The court can make an order under the Family Law Act 1975 (Cth) for a parent to support their child financially where the child is over the age of 18 in circumstances where the child:
- Is completing their tertiary education (for example university or TAFE)
- Has a mental or physical disability
This is referred to as adult child maintenance. You must demonstrate that the order is necessary to enable the child to either complete their education or because the child has a mental or physical disability.
The object of these types of orders are to ensure that such children receive the proper level of financial support from their parents. This will be distributed between the parents, but not necessarily equally. The financial capacity of both parents will be considered to ensure both parent have the capacity to pay maintenance.
There does not need to be a warm relationship between the parties for adult child maintenance to be ordered (Everett & Everett) however the orders sought do need to be considered reasonable (Wadsworth & Wadsworth).
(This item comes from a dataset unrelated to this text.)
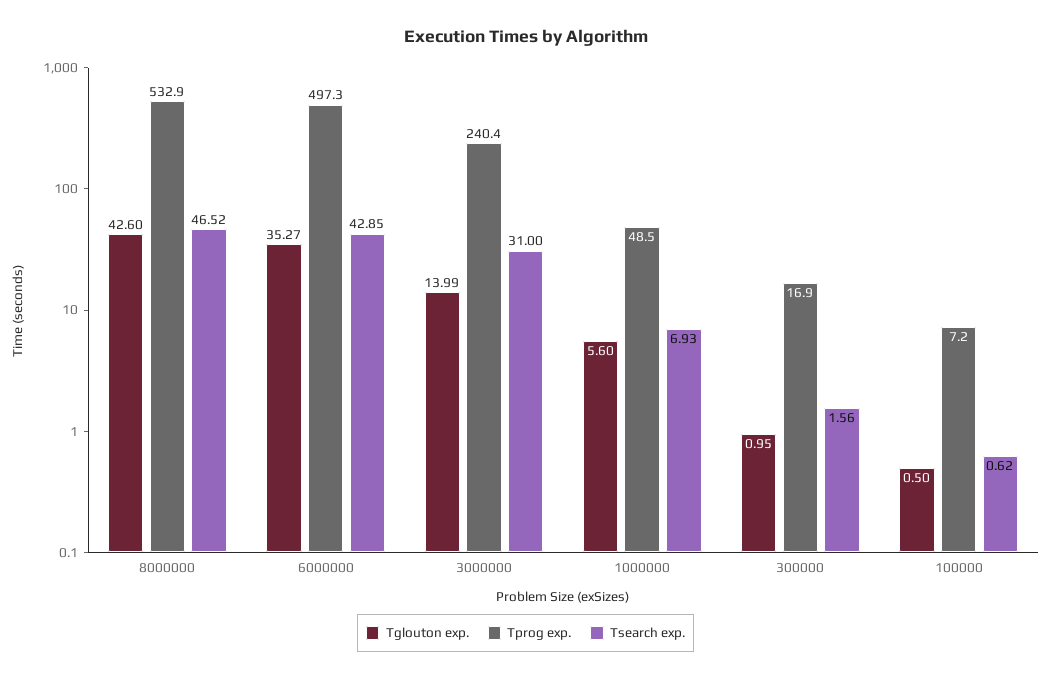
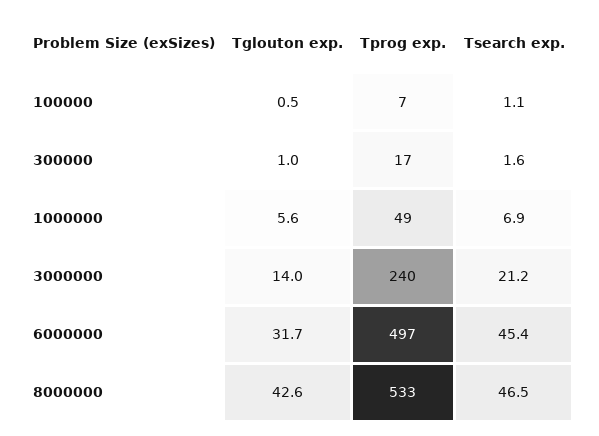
Tglouton exp., 6000000: 35.27 -> 31.7
Tsearch exp., 6000000: 42.85 -> 45.4
Tsearch exp., 3000000: 31 -> 21.2
Tsearch exp., 100000: 0.62 -> 1.1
In the case of Wadsworth & Wadsworth, the child’s refusal to accept a casual role of employment in the university holidays was not considered reasonable and the amount sought was reduced accordingly.
Whether an application for child adult maintenance is appropriate will really depend upon your individual circumstances. Please do not hesitate to contact our office to discuss your particular circumstances further.
Do I pay child support if my child is working full time?
If your child is working full time, you can apply for a change of assessment. This will allow the Registrar to consider whether the child support you have been assessed to pay should be amended as it is unfair or inequitable.
If the child receives minimal earnings, a Registrar will not usually consider a reduction in child support necessary (Mee and Ferguson).
The following types of income will not usually be considered as affecting the financial responsibility of the parents:
- income received from casual work in the school holidays or after school hours
- gifts of small amounts of money
- pocket money
The Registrar will consider the financial resources of the child in the context of the income and asset position of both parents.
Please refer to my article on applying for a change of assessment for further information.
Does the amount of child support I pay change if I have a child with a disability?
Either parent can apply to have the Department’s child support assessment changed on the basis that the cost of meeting the special needs of a child significantly affects the costs of maintaining the child. Please refer to my article on applying for a change of assessment for further information.
To establish that such a change is necessary, there must be some evidence that the needs of the child relate to a condition or disability that is out of the ordinary. Special needs include physical, mental or learning disabilities. The condition may result in costs that are essential or desirable for the child’s welfare that are outside the ordinary costs of a child (Lightfoot v Hampson).
The fact that the child suffers from a severe disability or has a special ability does not, in itself, mean that an assessment should be changed. The overall test is whether the costs of supporting that child are significantly different from those faced by most other parents. If the costs are only slightly higher than usual they might not be considered to significantly affect a parent’s ability to provide financial support for the child.